**Request a**
Reproduce the entries verbatim, beginning with the first entry and ending with the line that contains "What value does", including both of those lines.

**Exercise passage**
This ensures all variants of words will be counted the same, e.g "cats" and "cat" will be counted together.

In [13]:
def lemmatize(list_of_tokenLists):
    newTokenList = [] #this will store the new list
    wordnet_lemmatizer = WordNetLemmatizer()
    
    for tokens in list_of_tokenLists:
        tempLemmatized = []
        for word in tokens:
            tempLemmatized.append(wordnet_lemmatizer.lemmatize(word))
        newTokenList.append(tempLemmatized)
    return newTokenList

Cleaning Tokens

This step will perform the cleaning function and show the difference between our old tokens and new tokens.

In [14]:
def clean(list_of_tokenLists):
    list_of_tokenLists = expandContractions(list_of_tokenLists) #expand contractions
    list_of_tokenLists = decapitalise(list_of_tokenLists) #decapitalise
    list_of_tokenLists = remove_stopwords(list_of_tokenLists) #remove stopwords
    list_of_tokenLists = punctuation(list_of_tokenLists) #remove punctuation
    list_of_tokenLists = remove_numbers(list_of_tokenLists) #remove numbers
    list_of_tokenLists = lemmatize(list_of_tokenLists)
    return list_of_tokenLists


print("Tokens Before: ")
print(tokensList[0][:50])
print("------------")

tokensList = clean(tokensList) # clean


print("Tokens After: ")
print(tokensList[0][:50])

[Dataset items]
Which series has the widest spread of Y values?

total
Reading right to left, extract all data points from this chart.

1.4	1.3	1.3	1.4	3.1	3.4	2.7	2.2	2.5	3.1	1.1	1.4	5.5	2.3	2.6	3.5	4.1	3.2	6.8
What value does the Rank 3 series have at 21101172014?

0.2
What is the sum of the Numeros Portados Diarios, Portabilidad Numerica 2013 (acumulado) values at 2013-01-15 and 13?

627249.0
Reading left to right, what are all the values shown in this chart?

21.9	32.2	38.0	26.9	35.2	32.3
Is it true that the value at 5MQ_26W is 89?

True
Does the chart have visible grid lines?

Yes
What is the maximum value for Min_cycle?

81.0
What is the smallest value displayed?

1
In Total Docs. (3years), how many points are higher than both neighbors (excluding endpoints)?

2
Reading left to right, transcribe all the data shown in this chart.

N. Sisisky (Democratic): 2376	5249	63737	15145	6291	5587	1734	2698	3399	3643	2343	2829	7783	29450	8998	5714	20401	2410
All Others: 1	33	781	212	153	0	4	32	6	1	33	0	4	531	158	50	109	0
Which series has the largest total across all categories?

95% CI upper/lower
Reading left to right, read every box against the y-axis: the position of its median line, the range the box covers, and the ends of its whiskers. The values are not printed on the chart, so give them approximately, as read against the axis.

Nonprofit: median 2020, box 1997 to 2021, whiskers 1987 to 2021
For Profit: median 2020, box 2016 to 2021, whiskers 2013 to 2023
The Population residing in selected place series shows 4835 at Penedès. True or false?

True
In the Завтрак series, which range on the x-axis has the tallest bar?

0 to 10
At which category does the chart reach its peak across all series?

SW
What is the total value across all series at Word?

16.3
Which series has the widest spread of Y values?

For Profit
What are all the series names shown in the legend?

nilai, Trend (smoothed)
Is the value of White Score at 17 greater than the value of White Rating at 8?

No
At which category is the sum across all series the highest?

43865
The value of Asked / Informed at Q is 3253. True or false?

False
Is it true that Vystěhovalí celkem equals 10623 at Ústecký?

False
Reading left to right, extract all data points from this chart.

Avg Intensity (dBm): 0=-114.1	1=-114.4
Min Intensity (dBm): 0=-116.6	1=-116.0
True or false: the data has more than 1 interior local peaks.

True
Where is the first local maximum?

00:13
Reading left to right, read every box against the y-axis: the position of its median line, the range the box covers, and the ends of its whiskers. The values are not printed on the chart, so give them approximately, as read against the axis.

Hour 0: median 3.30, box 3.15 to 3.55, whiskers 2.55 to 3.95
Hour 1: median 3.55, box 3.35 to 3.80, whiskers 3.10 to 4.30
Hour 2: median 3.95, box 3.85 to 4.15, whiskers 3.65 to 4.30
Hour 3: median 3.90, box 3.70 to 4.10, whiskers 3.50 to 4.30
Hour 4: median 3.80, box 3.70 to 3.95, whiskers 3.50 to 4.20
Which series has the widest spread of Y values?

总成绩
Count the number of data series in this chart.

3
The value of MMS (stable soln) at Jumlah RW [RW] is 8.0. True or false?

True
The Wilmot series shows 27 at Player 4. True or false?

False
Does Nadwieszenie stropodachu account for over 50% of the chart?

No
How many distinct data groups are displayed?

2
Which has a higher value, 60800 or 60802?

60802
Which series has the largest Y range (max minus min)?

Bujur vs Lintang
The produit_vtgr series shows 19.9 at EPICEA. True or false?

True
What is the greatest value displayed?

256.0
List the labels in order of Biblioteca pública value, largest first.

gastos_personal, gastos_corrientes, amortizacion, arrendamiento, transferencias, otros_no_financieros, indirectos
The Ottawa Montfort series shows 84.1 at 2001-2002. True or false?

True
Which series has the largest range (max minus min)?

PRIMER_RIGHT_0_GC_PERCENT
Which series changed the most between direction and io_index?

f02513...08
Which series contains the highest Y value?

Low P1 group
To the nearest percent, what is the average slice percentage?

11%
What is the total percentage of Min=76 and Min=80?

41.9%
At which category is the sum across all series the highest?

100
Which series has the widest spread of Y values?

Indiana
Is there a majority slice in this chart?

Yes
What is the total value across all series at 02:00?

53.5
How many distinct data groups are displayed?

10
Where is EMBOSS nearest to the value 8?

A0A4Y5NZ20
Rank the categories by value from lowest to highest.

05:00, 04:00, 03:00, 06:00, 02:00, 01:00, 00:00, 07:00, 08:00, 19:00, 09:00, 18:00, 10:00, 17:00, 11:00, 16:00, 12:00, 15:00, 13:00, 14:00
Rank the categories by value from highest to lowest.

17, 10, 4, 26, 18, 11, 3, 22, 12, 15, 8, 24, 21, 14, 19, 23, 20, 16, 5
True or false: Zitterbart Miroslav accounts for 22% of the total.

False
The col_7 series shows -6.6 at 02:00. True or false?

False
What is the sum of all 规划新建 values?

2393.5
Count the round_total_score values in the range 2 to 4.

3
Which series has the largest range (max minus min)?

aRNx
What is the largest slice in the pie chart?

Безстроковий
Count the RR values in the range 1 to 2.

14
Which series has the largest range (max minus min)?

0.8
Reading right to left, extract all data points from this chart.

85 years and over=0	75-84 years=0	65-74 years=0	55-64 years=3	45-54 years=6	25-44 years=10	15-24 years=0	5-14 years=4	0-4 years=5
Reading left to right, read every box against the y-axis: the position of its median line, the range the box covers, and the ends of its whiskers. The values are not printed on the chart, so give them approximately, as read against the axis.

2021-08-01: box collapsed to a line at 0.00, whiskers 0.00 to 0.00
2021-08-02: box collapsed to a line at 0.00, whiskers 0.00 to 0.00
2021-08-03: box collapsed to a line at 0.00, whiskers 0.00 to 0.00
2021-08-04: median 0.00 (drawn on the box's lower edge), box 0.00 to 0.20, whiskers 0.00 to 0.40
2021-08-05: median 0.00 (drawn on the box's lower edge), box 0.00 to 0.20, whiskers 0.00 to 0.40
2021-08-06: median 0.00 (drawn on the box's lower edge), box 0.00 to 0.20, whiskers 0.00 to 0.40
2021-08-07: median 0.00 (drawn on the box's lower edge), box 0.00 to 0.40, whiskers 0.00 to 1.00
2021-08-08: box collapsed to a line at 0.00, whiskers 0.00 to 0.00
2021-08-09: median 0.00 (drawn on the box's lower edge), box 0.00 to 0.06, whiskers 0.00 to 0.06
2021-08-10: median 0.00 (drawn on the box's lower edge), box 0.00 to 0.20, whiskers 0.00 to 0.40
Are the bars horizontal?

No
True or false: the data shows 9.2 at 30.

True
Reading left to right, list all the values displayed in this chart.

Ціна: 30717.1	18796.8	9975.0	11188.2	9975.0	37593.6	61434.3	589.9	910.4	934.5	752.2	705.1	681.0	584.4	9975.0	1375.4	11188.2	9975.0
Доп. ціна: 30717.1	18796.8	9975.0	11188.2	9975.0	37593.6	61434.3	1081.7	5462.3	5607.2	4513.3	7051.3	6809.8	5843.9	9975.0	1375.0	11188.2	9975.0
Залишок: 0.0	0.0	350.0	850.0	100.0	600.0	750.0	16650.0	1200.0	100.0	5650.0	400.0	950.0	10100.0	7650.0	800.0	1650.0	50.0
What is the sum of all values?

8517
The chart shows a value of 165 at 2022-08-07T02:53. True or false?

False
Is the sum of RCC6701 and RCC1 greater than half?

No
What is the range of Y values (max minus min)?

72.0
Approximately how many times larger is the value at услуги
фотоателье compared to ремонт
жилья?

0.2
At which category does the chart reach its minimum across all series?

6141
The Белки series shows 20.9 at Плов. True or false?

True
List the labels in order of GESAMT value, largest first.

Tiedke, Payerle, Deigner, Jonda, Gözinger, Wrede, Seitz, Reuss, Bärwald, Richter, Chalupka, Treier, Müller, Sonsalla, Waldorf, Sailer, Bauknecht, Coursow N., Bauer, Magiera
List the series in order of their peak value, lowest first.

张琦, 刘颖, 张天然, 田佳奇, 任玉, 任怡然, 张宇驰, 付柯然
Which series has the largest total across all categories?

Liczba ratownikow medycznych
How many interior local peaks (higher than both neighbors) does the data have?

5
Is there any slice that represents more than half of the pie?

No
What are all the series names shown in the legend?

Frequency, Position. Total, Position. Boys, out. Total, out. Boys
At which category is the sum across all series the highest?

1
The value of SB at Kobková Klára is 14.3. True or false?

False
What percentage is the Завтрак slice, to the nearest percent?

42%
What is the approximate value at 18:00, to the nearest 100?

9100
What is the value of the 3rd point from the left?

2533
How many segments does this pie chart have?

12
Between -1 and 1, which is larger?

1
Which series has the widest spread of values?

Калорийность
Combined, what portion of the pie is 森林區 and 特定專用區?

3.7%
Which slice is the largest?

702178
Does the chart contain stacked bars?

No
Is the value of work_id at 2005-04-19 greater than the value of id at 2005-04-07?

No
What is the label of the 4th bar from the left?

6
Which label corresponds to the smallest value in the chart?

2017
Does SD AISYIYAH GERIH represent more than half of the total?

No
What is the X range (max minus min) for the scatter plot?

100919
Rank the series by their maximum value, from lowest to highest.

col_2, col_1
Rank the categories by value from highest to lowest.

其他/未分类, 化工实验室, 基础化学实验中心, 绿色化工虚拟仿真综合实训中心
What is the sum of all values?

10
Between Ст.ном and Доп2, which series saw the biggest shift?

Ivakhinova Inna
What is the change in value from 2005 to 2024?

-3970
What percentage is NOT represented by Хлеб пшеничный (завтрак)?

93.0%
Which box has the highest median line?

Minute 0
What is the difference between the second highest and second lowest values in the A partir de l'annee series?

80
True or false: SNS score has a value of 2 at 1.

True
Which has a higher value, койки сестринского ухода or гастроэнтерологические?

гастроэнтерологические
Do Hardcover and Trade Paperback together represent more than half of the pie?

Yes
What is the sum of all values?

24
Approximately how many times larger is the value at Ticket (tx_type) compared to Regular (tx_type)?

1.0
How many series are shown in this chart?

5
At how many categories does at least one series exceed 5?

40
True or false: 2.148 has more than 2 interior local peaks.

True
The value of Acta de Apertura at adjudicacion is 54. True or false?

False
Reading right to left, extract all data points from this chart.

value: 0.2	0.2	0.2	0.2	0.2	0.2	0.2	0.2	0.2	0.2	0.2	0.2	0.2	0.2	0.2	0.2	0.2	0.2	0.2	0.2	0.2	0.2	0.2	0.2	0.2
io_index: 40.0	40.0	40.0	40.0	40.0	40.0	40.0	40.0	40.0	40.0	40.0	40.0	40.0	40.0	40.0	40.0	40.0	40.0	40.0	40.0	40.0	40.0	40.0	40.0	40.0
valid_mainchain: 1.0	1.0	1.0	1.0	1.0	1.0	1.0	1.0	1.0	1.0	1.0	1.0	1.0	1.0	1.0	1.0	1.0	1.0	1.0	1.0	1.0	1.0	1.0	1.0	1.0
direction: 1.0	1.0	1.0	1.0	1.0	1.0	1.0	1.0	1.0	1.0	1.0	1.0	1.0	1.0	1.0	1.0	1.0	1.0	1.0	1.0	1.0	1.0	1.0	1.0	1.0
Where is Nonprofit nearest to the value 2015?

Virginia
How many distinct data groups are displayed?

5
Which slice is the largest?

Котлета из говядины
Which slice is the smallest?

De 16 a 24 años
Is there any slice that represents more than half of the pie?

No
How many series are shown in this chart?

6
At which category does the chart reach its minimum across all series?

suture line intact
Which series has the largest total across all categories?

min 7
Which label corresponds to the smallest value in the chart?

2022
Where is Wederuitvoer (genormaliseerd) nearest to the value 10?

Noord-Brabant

**Request b**
In the text-cleaning code excerpt, which function does the clean function call last before returning the token lists?

**Exercise answer a**
Which series has the widest spread of Y values?

total
Reading right to left, extract all data points from this chart.

1.4	1.3	1.3	1.4	3.1	3.4	2.7	2.2	2.5	3.1	1.1	1.4	5.5	2.3	2.6	3.5	4.1	3.2	6.8
What value does the Rank 3 series have at 21101172014?

**Exercise answer b**
lemmatize